Listen, I care more about the state of Jon & Kate’s marriage than I do Perez Hilton, but I gave the guy five minutes of my time yesterday—and I hope I don’t recall that little factoid on my death bed.  (By the way, I think it’s the hair that did it.  Jon’s plugs + Kate’s coiffure by Edward Scissorhands = domestic dystopia.)  Anyway, a Facebook friend of mine (because who has real life friends anymore?) posted Perez’ video response to Black Eyed Peas (BEP) front man, will.i.am on her page, and I watched it.  If you haven’t heard, will.i.am and/or his manager and/or his bodyguards allegedly gave the gossip blogger a people’s elbow or two, because Perez said mean things to Fergie—oh, how I wish he had done so in the name of Kim Hill!—and then called will.i.am a faggot, when the BEP in charge confronted him about it.  I know, right?  Why can’t we all just get along?  Or were you wondering where the other two members of the BEP were in all of this?  Either way, I’m with you.

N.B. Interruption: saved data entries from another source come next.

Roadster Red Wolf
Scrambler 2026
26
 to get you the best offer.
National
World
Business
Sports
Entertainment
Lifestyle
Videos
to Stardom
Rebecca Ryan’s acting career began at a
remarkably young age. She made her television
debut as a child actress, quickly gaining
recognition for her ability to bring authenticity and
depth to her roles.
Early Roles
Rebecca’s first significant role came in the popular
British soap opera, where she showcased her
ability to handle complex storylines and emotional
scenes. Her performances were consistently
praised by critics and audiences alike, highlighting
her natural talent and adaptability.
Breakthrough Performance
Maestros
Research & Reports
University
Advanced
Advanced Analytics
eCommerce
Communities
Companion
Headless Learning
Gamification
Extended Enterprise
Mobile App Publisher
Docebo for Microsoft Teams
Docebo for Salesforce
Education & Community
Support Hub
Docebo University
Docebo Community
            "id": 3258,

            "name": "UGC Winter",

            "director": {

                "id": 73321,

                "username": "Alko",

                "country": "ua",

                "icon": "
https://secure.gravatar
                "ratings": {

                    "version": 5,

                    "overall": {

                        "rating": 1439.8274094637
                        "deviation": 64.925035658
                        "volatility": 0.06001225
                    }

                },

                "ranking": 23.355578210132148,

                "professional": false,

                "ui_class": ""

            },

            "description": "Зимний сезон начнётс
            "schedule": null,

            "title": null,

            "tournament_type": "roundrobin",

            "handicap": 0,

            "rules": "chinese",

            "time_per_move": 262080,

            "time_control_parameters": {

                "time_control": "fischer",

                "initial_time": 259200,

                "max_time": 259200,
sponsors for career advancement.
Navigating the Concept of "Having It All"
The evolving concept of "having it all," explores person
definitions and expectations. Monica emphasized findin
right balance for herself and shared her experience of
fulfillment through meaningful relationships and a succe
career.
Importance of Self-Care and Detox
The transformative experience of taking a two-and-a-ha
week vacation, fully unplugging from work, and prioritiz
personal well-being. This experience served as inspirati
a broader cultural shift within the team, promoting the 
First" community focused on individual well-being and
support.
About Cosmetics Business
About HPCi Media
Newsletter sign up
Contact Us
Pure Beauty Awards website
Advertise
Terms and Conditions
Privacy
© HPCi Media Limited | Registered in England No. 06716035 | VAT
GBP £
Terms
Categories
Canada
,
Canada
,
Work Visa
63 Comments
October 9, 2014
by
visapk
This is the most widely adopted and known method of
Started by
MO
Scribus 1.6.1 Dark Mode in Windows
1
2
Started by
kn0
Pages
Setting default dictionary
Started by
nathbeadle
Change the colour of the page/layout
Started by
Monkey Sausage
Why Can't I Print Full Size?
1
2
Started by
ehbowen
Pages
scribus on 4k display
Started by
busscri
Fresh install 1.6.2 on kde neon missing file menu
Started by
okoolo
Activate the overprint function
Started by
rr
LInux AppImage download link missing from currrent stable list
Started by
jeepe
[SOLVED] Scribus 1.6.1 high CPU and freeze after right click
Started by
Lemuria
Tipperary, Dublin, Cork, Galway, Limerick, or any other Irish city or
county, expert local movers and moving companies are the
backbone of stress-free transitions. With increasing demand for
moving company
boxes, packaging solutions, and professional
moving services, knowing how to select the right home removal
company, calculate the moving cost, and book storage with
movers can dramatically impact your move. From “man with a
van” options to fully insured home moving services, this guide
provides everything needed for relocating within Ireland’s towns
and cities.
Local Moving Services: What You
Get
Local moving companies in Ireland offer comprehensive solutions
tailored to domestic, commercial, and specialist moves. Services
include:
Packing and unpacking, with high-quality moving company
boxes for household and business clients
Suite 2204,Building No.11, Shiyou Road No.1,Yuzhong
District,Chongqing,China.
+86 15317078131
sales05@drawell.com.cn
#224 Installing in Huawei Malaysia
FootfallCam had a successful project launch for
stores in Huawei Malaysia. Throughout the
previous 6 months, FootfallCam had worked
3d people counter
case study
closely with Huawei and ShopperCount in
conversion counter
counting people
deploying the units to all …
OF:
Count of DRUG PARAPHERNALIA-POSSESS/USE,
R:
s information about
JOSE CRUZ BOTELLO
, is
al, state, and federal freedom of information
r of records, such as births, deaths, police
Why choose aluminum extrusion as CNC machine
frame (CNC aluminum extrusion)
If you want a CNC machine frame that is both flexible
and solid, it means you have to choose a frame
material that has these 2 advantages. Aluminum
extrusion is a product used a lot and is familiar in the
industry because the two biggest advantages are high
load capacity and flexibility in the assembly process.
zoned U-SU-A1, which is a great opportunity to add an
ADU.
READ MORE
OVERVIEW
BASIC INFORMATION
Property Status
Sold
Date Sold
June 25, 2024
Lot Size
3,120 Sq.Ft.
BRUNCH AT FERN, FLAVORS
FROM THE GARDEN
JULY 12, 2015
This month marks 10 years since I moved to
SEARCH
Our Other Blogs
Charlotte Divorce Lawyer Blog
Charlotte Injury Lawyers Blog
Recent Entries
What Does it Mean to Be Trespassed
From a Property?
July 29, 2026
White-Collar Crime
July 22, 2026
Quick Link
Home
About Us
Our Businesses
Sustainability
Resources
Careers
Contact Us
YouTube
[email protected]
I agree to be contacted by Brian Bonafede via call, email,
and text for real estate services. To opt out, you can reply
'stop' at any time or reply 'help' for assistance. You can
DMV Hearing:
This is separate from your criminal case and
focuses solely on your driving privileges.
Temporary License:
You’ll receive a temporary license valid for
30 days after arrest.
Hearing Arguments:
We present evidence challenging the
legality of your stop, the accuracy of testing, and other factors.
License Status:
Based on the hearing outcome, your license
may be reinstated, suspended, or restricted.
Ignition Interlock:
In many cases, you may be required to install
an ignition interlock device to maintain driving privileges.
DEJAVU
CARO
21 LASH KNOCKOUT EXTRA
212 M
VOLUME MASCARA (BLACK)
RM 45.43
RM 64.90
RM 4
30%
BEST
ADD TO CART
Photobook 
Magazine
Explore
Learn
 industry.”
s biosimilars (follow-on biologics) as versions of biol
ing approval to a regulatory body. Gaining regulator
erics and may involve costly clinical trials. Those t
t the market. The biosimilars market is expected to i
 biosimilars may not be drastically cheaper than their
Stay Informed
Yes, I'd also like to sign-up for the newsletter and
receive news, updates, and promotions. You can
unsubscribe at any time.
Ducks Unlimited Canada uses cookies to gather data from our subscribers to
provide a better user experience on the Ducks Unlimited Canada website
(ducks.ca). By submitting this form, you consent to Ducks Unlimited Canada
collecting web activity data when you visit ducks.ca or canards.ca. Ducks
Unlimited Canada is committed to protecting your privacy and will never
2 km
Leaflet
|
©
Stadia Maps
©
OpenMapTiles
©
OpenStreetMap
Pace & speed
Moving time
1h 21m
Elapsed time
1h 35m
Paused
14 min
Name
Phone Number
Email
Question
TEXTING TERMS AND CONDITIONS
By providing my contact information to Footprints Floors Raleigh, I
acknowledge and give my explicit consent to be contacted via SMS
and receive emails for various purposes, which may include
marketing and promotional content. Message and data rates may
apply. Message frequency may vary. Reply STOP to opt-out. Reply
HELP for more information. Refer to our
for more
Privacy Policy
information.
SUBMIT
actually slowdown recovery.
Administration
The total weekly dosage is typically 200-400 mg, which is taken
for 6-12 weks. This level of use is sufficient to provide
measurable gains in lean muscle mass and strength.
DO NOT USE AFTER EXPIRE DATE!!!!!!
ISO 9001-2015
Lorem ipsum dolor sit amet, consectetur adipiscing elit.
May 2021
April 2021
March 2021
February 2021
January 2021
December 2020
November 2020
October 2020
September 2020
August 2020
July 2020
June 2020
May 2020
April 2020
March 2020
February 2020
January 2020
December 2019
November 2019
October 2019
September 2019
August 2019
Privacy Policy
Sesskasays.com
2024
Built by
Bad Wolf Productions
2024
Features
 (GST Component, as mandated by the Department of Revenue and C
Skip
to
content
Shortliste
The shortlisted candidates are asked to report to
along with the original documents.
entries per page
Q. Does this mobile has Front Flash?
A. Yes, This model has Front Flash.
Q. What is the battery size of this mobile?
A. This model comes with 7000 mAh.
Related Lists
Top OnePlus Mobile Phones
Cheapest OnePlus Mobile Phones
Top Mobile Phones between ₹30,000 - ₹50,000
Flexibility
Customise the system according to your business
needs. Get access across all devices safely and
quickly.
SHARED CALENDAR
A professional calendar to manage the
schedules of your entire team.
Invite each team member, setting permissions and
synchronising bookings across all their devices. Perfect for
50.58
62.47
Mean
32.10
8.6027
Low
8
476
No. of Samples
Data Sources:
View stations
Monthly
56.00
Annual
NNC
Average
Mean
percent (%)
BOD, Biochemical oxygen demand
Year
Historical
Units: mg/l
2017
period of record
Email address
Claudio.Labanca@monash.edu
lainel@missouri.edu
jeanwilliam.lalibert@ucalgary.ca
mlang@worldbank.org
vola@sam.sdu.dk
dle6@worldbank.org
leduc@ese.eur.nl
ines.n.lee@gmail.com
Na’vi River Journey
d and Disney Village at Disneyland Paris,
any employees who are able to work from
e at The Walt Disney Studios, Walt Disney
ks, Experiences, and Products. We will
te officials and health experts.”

After the scuffle, Hilton tweeted for “help” and will.i.am made a video blog explaining his side of the situation.  But it was Hilton’s response that really gave me pause.  In the very early moments of video—and I only suggest you watch it in its entirety if you are tickled or intrigued by extemporaneous incoherence—an irate Hilton calls will.i.am a thug.  I know, no big deal, right?  Well, maybe not.  As my grandmother used to tell me, “It’s not what you say, but how you say it.  It’s not the word that you use, but the way you convey it.”  And when I heard Hilton say “thug,” something in the way he said it to me that he was really thinking, what he wanted to say was nigger.

Perhaps this is a stretch, but please bear with me.  Last month, Dallas Mavericks’ owner, Mark Cuban confronted Lydia Moore, the mother of Kenyon Martin, a player on the Denver Nuggets.  At the time, the two teams were in the middle of a rather physical (by 21st century standards; NBA players from the 1980s would scoff at the description) playoff series.  The Nuggets had just won game 3 of the 7-game series in a highly controversial manner, and as he left the court, an angry Cuban thought it prudent to notify Ms. Moore that her son—apparently a very nice man off the court—was a thug.  And it was Mother’s Day.  Classy.

To be clear, I’m not interested in charging Cuban or Hilton with racism.  And there has been and will continue to be plenty of discussion about Hilton’s problematic use of the term faggot to disrespect will.i.am.  As an openly gay person, Hilton will get a pass from many for using the word, but since neither he nor Cuban is black, there’s no way they could have gotten away with calling their respective adversaries nigger, not even if they dropped the -er and replaced it with an -a.  And so, what I am interested in is noting how in instances when the (racial) id can barely be quelled, thug is just a negative version of articulate: (probably) filled to the brim with unspoken assumptions and attitudes about black folks not visible to the unveiled eye.  As the n-word slumbers under six feet of dirt somewhere in Detroit, its DNA seems to have seeped into the soil, providing nutrients to other words, ensuring a tarnished legacy that began on the tips of the tongues of non-blacks.  Thug plays Splenda to nigger‘s sugar.  Eventually, the n-word by any other name will taste as sweet.  In the meantime, I might as well keep track.  That’s (at least) two points for thug.

Personally, I think will.i.am should get a bunch of his celebrity friends together and record a song inspired by Perez’ response.  It might not be as uplifting as “Yes We Can,” but it would be the ultimate dis record.  You know, if you’re a post-backpacking will.i.am.  And it might compel Perez to tell us how he really felt/feels.